- **EXCERPT TO READ**:
———
Chai Brady and Jason Osborne
Healthcare chaplains have said they hope the roll-out of the coronavirus vaccine will be the beginning of a new era of hope for patients and the wider community.
A nurse in Belfast became the first person on the island of Ireland to get the vaccine on Tuesday – the feastday of the Immaculate Conception.
Fr John McAlinden, chaplain in Our Lady of Lourdes Hospital in Drogheda said the vaccine “has given everyone a glimmer of hope” nine months and 11 days after the first Covid-19 case in Ireland.
However, he cautioned that “It will take time for this vaccine to be rolled out, so I don’t think we’re out of the woods yet”.
The Director of Pastoral Care in Tallaght University Hospital in Dublin Fr John Kelly told The Irish Catholic that like all healthcare professionals chaplains are currently working in “tense situations” and the vaccine will help protect them and ensure patient safety.
“There is great excitement that there is a vaccine on the horizon,” he said. However, he warned that “It’s a big roll out to get us into a safer place before we can begin to reduce the necessary PPE – before we begin to get the closeness again, before we can return to some visiting and family visiting. We’re still a long way off,” Fr Kelly, who is also the Chairperson of the Healthcare Chaplaincy Board, said.
Healthcare chaplain at Cork University Hospital Rev. Daniel Nuzum welcomed the vaccine as a “tremendous breakthrough” and said he is hopeful that it will mark a “gradual journey towards a better future”.
“It’s giving a much-wanted hope because chaplains – like many other priests and clergy out in the community – have seen first-hand the impact of Covid-19, not just on the people who have sadly contracted it and died, but the impact of it is being felt by everybody because we’re all living with the consequences and precautions of it, which are immense,” he said.
Chaplain of the Royal Victoria hospital in Belfast and head of the Northern Ireland Healthcare Chaplains Association Fr Robert Sloan said: “The fact that the vaccine is here will give us all a boost and more peace of mind, especially going home to friends and family.”
———
- **DATA FOR ANALYSIS**:
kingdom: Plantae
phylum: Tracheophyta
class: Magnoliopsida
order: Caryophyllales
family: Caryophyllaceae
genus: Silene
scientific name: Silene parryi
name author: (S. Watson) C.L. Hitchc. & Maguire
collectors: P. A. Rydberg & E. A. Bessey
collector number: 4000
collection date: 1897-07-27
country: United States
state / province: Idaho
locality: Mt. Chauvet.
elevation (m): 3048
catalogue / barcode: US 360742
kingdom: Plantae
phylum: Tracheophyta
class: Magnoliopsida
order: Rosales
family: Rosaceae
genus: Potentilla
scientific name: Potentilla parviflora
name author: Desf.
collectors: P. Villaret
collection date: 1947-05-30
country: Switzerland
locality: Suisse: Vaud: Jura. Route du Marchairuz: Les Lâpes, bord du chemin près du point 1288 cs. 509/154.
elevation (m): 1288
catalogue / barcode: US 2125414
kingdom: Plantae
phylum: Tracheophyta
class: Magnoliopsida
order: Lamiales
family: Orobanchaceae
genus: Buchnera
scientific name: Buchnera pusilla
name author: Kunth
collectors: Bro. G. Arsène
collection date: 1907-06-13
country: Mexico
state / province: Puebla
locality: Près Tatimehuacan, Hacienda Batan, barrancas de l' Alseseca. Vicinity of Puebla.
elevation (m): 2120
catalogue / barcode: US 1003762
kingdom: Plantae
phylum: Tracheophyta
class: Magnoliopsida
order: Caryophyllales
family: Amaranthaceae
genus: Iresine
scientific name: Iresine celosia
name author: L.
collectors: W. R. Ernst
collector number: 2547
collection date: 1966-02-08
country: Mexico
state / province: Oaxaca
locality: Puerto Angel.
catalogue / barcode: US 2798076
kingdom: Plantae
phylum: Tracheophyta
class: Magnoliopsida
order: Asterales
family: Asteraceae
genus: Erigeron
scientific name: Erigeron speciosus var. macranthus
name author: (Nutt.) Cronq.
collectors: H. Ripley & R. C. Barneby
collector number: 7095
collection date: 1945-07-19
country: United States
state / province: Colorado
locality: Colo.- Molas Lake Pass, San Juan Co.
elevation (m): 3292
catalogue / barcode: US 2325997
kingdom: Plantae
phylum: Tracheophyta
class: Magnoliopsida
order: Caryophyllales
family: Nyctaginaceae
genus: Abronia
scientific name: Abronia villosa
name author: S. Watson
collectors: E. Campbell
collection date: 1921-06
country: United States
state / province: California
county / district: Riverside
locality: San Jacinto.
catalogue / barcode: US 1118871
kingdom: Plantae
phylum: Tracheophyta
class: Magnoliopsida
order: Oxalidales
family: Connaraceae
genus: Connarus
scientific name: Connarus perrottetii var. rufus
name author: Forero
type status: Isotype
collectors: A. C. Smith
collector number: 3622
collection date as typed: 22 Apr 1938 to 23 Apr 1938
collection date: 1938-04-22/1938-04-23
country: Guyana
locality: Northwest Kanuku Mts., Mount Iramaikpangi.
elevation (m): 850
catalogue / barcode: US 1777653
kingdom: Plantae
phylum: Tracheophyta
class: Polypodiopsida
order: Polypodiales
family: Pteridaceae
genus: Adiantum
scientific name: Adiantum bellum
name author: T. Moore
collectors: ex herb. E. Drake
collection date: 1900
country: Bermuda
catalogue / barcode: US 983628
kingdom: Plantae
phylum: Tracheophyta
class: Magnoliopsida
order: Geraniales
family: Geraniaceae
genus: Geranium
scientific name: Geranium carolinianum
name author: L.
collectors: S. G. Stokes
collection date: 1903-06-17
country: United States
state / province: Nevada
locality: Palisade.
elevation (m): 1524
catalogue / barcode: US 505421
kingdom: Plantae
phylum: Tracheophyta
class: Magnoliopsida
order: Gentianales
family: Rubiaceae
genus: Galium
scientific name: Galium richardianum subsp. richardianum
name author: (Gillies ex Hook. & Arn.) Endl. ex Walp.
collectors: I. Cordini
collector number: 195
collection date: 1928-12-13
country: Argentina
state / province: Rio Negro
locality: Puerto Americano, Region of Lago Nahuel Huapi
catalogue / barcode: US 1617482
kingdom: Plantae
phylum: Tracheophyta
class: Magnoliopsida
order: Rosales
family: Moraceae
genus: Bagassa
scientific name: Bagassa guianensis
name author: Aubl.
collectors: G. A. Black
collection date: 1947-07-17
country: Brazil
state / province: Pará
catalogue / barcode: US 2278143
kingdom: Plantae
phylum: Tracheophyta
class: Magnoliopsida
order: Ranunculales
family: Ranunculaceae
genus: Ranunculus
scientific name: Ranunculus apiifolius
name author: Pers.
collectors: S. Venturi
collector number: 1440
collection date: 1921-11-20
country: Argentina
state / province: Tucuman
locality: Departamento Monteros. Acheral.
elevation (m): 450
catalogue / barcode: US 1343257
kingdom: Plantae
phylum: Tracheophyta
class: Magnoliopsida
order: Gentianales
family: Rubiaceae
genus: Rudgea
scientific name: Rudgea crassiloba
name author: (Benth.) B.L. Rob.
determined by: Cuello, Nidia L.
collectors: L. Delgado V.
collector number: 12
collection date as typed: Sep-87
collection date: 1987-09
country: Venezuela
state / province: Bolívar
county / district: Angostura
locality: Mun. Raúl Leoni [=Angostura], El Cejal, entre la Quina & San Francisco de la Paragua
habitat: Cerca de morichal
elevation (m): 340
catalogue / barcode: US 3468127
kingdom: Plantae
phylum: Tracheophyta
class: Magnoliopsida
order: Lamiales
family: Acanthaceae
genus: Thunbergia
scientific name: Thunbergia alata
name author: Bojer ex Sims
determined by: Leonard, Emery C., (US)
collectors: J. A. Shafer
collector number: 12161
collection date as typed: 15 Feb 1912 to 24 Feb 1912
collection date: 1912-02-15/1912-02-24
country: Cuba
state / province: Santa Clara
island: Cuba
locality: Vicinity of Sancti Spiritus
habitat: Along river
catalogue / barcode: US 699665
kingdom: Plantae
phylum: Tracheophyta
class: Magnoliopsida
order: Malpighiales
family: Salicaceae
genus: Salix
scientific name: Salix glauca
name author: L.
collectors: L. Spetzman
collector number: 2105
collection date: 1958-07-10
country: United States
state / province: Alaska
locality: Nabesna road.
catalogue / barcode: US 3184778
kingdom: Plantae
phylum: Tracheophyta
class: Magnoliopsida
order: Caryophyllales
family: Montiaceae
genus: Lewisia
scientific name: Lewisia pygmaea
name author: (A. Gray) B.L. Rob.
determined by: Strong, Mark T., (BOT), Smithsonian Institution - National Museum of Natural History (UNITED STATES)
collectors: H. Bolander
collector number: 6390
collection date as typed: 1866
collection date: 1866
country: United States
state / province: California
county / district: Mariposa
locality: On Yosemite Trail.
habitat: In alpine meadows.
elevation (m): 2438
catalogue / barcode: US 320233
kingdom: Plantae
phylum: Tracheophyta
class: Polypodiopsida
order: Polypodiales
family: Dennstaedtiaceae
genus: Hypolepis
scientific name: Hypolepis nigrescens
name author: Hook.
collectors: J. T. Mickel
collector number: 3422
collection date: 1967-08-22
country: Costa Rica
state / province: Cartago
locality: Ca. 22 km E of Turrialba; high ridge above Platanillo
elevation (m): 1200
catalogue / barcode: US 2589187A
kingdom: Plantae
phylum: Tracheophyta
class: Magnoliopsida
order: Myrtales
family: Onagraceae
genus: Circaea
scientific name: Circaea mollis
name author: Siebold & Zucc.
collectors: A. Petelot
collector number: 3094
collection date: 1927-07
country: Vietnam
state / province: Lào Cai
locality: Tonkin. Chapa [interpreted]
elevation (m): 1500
———
- **ACTIVITY A**:
Do the following statements agree with the article on hospital chaplains and the coronavirus vaccine? Answer yes or no for each, quoting the words of the article that decide it.
(i) The first person on the island of Ireland to get the vaccine was a nurse in Dublin.
(ii) Fr John Kelly chairs the Healthcare Chaplaincy Board.
(iii) Rev. Daniel Nuzum called the vaccine a "tremendous breakthrough."
- **ACTIVITY B**: Could you write what comes next in the article on hospital chaplains and the coronavirus vaccine, beginning after its final paragraph?

- **FINAL ANSWER A**:
(i) No: "A nurse in Belfast became the first person on the island of Ireland to get the vaccine"
(ii) Yes: "Fr Kelly, who is also the Chairperson of the Healthcare Chaplaincy Board"
(iii) Yes: "welcomed the vaccine as a “tremendous breakthrough”"

- **FINAL ANSWER B**:
He added that since family visits have been limited people are more chatty and really appreciate them, adding it has also put “more pressure on chaplains, but we’re finding people more receptive”.
On concerns about resistance to the vaccine or misinformation circulating in some leaflets, Fr McAlinden said that some people are concerned but he thinks “common sense will prevail”.
“Anyone that I’ve spoken to is very anxious to avail of the vaccine and I think we have to trust in our medical experts and take their advice. There is a worry that speculation and maybe ill-informed comments were being made about the vaccine: it had been rushed through or it’s only 95% effective, but our medical experts tell us that it’s a step in the right direction and I would hope that people would take that on board and listen to them.”
If there have been any positive aspects of the pandemic he said, it was that the role of the chaplain has been more defined and more appreciated than in the past.
Rev. Nuzum said “Everything in life involves a measure of risk: if I sit into my car there’s always a risk, but the benefit outweighs the risk. The benefit outweighs the risk in the vaccine. I trust our scientists in this regard”.
Fr Kelly described as “marvellous” the fact that “the scientists and the scientific world have worked hard to come up with this. Where is God? God is with these people at the moment. We’re not looking towards another dark winter – in some ways there is light: there’s a dawn of hope.”